In [8]: df.loc[df['A'].idxmax()]
Out[8]:
A 2.001289
B 0.482561
C 1.579985
Both above answers would only return one index if there are multiple rows that take the maximum value. If you want all the rows, there does not seem to have a function.
But it is not hard to do. Below is an example for Series; the same can be done for DataFrame:
In [1]: from pandas import Series, DataFrame
In [2]: s=Series([2,4,4,3],index=['a','b','c','d'])
In [3]: s.idxmax()
Out[3]: 'b'
In [4]: s[s==s.max()]
Out[4]:
b 4
c 4
dtype: int64
df.iloc[df['columnX'].argmax()]
argmax() would provide the index corresponding to the max value for the columnX. iloc can be used to get the row of the DataFrame df for this index.
A more compact and readable solution using query() is like this:
import pandas as pd
df = pandas.DataFrame(np.random.randn(5,3),columns=['A','B','C'])
print(df)
# find row with maximum A
df.query('A == A.max()')
It also returns a DataFrame instead of Series, which would be handy for some use cases.
Very simple: we have df as below and we want to print a row with max value in C:
A B C
x 1 4
y 2 10
z 5 9
In:
df.loc[df['C'] == df['C'].max()] # condition check
Out:
A B C
y 2 10
If you want the entire row instead of just the id, you can use df.nlargest and pass in how many 'top' rows you want and you can also pass in for which column/columns you want it for.
df.nlargest(2,['A'])
will give you the rows corresponding to the top 2 values of A.
use df.nsmallest for min values.
The direct ".argmax()" solution does not work for me.

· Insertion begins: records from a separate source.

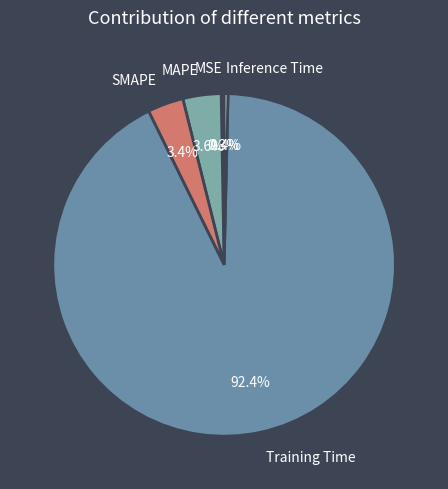

To the nearest percent, what is the difference between the largest and smallest slice percentages?

92%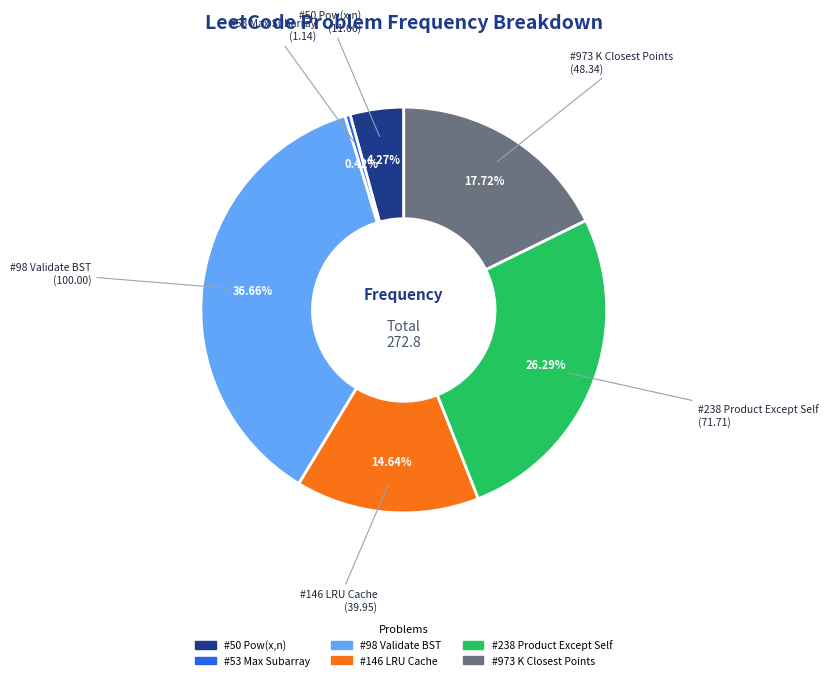

Is there a majority slice in this chart?

No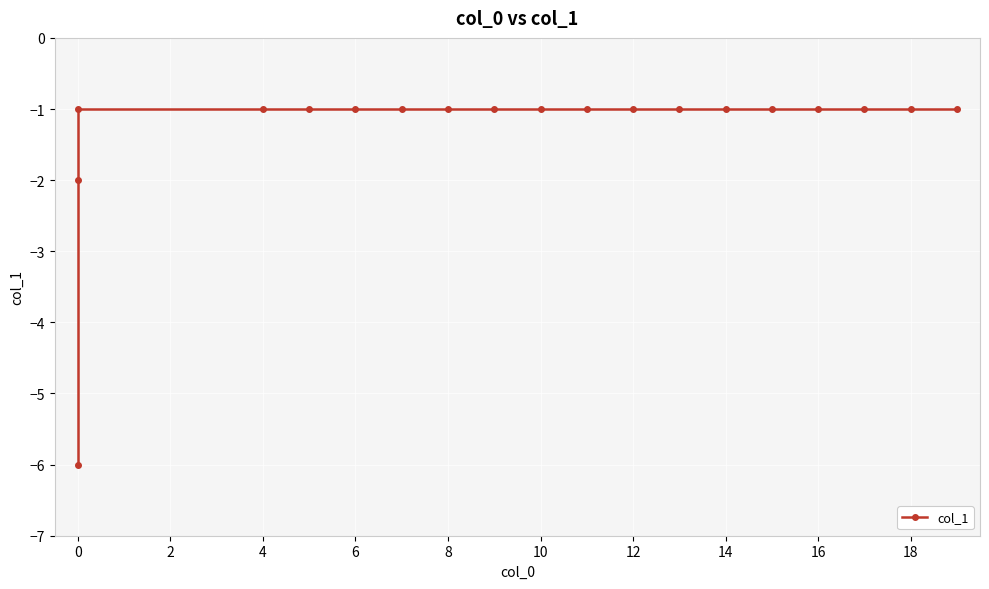

What is the sum of all values?

-25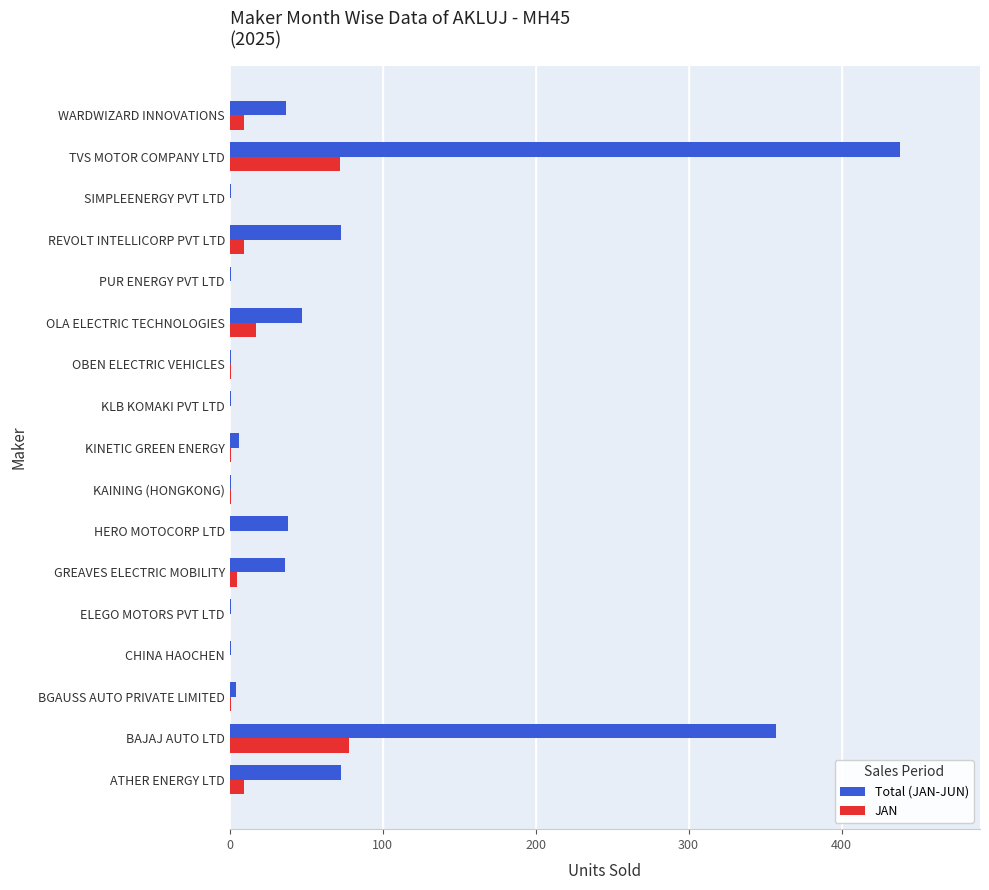

Count the number of data series in this chart.

2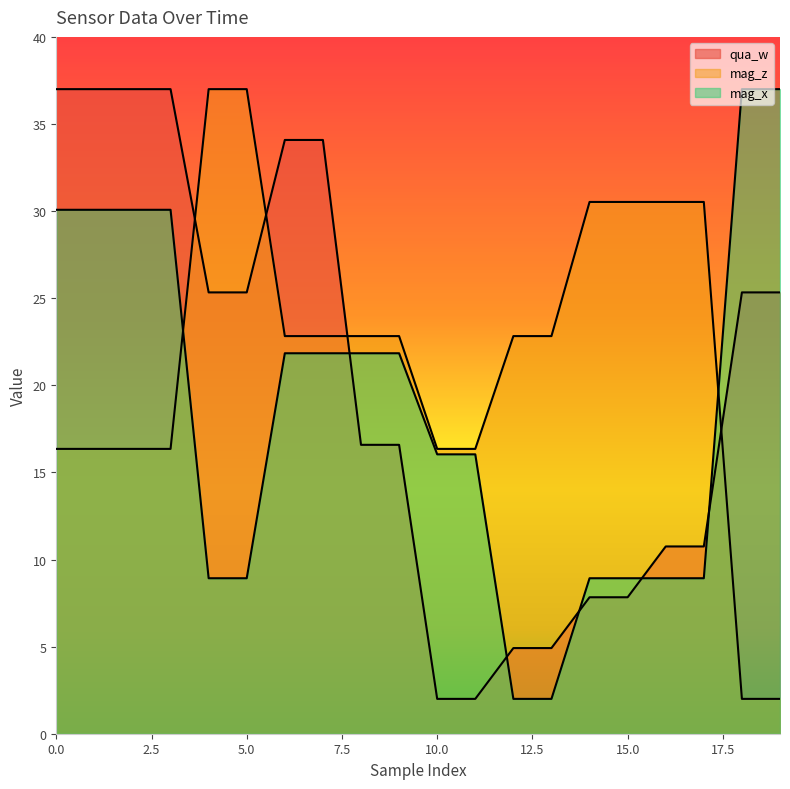

Which category has the lowest value in the qua_w series?

10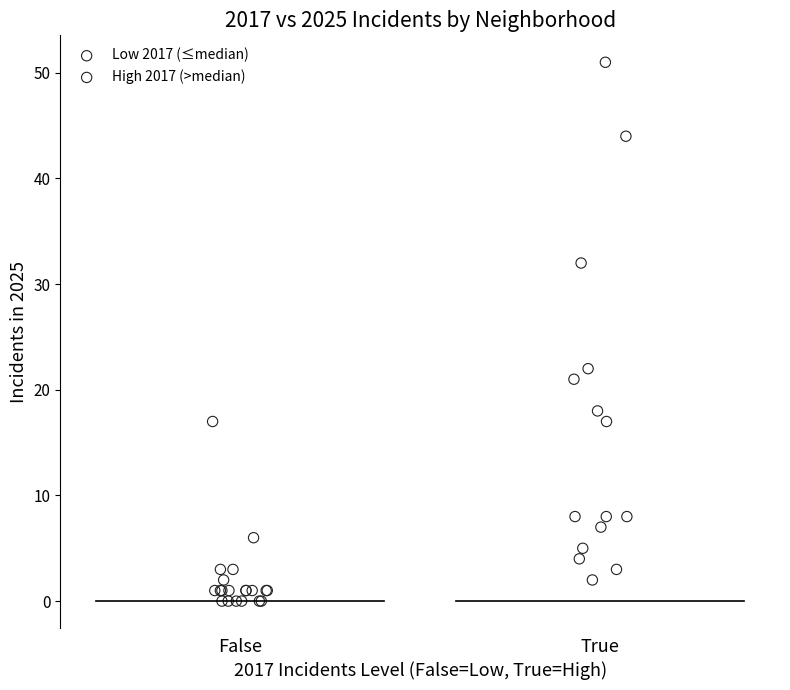

What are all the series names shown in the legend?

Low 2017 (≤median), High 2017 (>median)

The previous example provided by #ely
>>> import pandas
>>> import numpy as np
>>> df = pandas.DataFrame(np.random.randn(5,3),columns=['A','B','C'])
>>> df
A B C
0 1.232853 -1.979459 -0.573626
1 0.140767 0.394940 1.068890
2 0.742023 1.343977 -0.579745
3 2.125299 -0.649328 -0.211692
4 -0.187253 1.908618 -1.862934
>>> df['A'].argmax()
3
>>> df['B'].argmax()
4
>>> df['C'].argmax()
1
returns the following message :
FutureWarning: 'argmax' is deprecated, use 'idxmax' instead. The behavior of 'argmax'
will be corrected to return the positional maximum in the future.

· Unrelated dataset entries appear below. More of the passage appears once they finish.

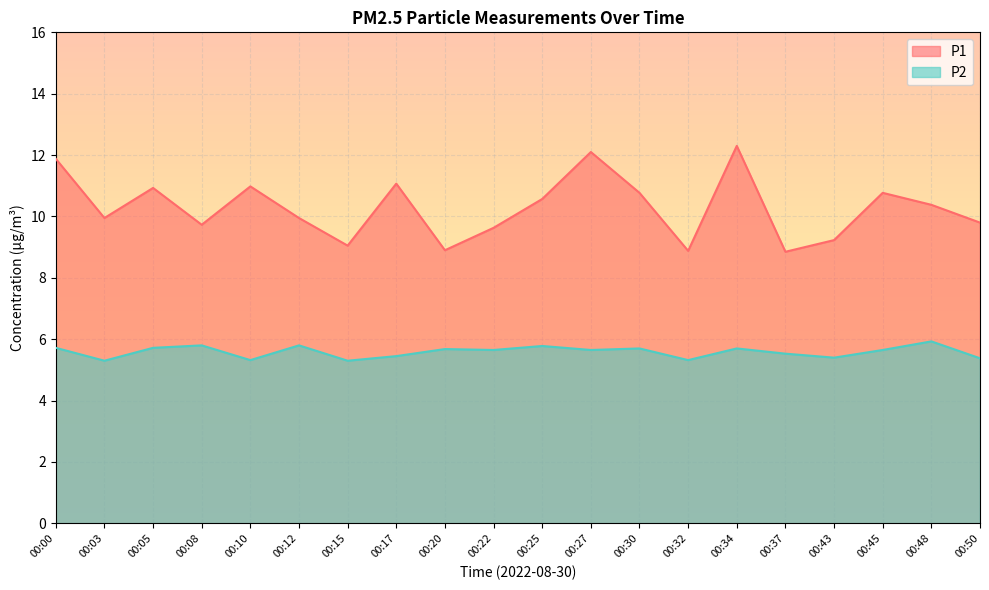

How many interior local valleys does the P1 series have?

6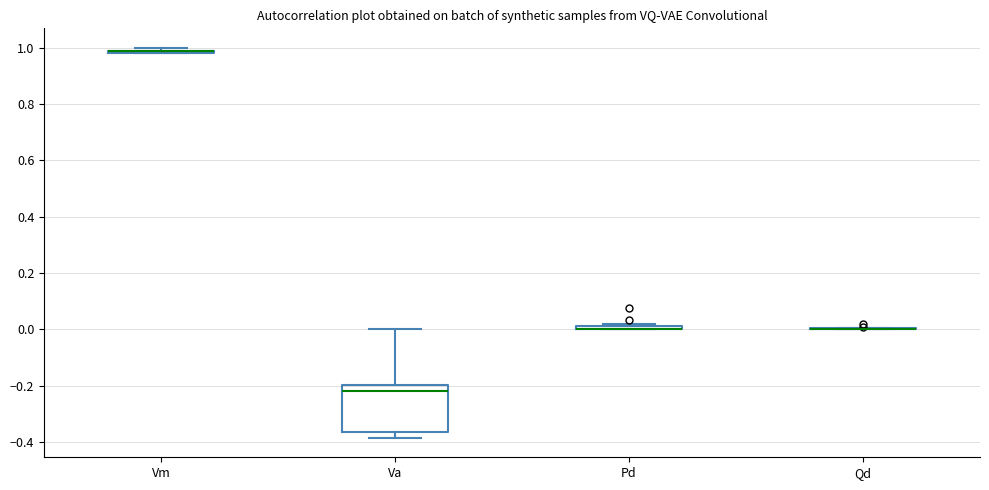

Comparing the boxes themselves (not the whiskers), which one is the tallest?

Va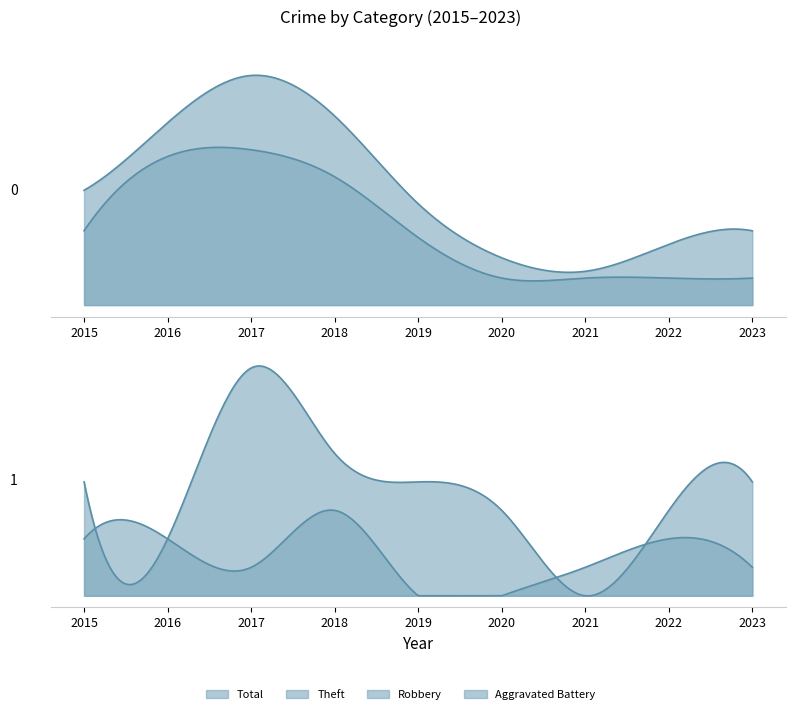

Reading left to right, list all the values displayed in this chart.

Theft: 11	22	23	19	10	4	4	4	4
Robbery: 4	2	8	5	4	3	0	3	4
Aggravated Battery: 2	2	1	3	0	0	1	2	1
Total: 17	27	34	28	15	7	5	9	11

Use 'series.values.argmax' to get the position of the maximum now.
So that my solution is :
df['A'].values.argmax()
mx.iloc[0].idxmax()
This one line of code will give you how to find the maximum value from a row in dataframe, here mx is the dataframe and iloc[0] indicates the 0th index.
Considering this dataframe
[In]: df = pd.DataFrame(np.random.randn(4,3),columns=['A','B','C'])
[Out]:
A B C
0 -0.253233 0.226313 1.223688
1 0.472606 1.017674 1.520032
2 1.454875 1.066637 0.381890
3 -0.054181 0.234305 -0.557915
Assuming one want to know the rows where column "C" is max, the following will do the work
[In]: df[df['C']==df['C'].max()])
[Out]:
A B C
1 0.472606 1.017674 1.520032
The idmax of the DataFrame returns the label index of the row with the maximum value and the behavior of argmax depends on version of pandas (right now it returns a warning). If you want to use the positional index, you can do the following:
max_row = df['A'].values.argmax()
or
import numpy as np
max_row = np.argmax(df['A'].values)
Note that if you use np.argmax(df['A']) behaves the same as df['A'].argmax().
Use:
data.iloc[data['A'].idxmax()]
data['A'].idxmax() -finds max value location in terms of row
data.iloc() - returns the row
If there are ties in the maximum values, then idxmax returns the index of only the first max value. For example, in the following DataFrame:
A B C
0 1 0 1
1 0 0 1
2 0 0 0
3 0 1 1
4 1 0 0
idxmax returns
A 0
B 3
C 0
dtype: int64
Now, if we want all indices corresponding to max values, then we could use max + eq to create a boolean DataFrame, then use it on df.index to filter out indexes:
out = df.eq(df.max()).apply(lambda x: df.index[x].tolist())
Output:
A [0, 4]
B [3]
C [0, 1, 3]
dtype: object
what worked for me is:
df[df['colX'] == df['colX'].max()
You then get the row in your df with the maximum value of colX.
Then if you just want the index you can add .index at the end of the query.